How to use Account Takeover Rate to improve outcomes#
We use Account Takeover Rate to reduce confirmed compromise, then validate that reductions reflect fewer real takeovers, not weaker detection.
Risk-based challenging is an effective way to reduce Account Takeover Rate without introducing MFA for all users or requiring stronger authentication methods like passkeys. By triggering challenges only when signals indicate elevated risk (unusual IP, new device, impossible travel), you block most credential stuffing attempts while keeping friction low for legitimate users.

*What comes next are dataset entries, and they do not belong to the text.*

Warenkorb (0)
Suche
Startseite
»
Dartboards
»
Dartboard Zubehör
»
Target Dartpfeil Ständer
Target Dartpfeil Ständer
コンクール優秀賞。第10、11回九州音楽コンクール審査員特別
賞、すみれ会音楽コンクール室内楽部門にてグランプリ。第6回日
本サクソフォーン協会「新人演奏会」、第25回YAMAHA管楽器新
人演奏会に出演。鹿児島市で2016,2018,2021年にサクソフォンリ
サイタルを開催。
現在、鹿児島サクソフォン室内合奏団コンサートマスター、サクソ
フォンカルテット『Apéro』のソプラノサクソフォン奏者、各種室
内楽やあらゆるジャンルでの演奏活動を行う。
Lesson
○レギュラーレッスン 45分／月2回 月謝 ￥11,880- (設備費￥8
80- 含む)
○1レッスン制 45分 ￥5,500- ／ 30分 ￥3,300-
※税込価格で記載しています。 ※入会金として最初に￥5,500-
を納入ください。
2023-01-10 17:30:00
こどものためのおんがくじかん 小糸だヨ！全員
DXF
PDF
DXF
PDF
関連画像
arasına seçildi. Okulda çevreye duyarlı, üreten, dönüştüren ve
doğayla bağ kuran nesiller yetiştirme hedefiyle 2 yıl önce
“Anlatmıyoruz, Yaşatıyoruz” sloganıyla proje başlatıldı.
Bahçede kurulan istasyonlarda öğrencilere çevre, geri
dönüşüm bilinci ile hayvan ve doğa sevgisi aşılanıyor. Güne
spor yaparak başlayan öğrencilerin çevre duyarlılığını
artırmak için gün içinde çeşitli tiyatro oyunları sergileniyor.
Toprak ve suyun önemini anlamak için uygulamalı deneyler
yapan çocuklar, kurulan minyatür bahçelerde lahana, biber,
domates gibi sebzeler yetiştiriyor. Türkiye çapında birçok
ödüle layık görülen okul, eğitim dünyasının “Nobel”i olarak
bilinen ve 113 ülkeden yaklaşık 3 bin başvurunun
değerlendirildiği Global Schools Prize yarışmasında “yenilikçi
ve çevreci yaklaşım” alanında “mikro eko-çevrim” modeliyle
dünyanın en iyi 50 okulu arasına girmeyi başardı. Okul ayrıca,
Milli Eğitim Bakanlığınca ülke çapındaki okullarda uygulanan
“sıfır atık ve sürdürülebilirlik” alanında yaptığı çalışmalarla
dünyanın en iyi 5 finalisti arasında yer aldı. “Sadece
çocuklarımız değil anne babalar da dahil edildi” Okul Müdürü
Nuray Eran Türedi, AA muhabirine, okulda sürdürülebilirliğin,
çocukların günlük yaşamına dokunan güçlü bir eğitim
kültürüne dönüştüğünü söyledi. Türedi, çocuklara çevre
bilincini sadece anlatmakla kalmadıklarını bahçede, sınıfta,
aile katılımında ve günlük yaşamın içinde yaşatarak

We can improve the following business outcomes:
- Lower fraud loss and chargebacks: If Account Takeover Rate rises in high value cohorts, we diagnose weak authentication and recovery controls, we roll out phishing resistant sign in such as passkeys and tighten recovery verification, we validate with a lower takeover rate in that cohort.
- Lower user drop off with stronger security: If Account Takeover Rate falls but abandonment rises, we diagnose added friction, we tune step up policies and improve passkey enrollment UX, we validate by holding takeover rates down while sign in completion remains stable.
- Lower support contacts caused by compromise: If Account Takeover Rate is flat but support contacts spike, we diagnose remediation burden and unclear recovery, we improve account recovery journeys and automated containment, we validate with fewer contacts per takeover and faster resolution time.
- Lower abuse exposure from fallback methods: If takeovers cluster around recovery or one time codes, we diagnose weak fallback, we reduce risky fallback options and add stronger recovery proof, we validate by segmenting incidents by recovery path.
Blindspots and common pitfalls of Account Takeover Rate#
- Intent and selection bias: Confirmed takeovers often skew toward accounts that transact or complain, so Account Takeover Rate can understate harm in silent segments.
- Missing telemetry or inconsistent logging: If
ato_confirmedevents are not consistently emitted, or confirmation rules vary by team, the metric moves due to process changes, not attacker success. - Mix shifts across segments: If the active population shifts toward new geographies, new device types, or higher risk cohorts, Account Takeover Rate can rise even if controls are unchanged.
- Detection lag: Takeovers are often confirmed days later, so short reporting windows can look better or worse depending on investigation backlog.
- Definition creep: Mixing blocked attempts into the numerator will inflate the metric and blur the difference between prevention and detection.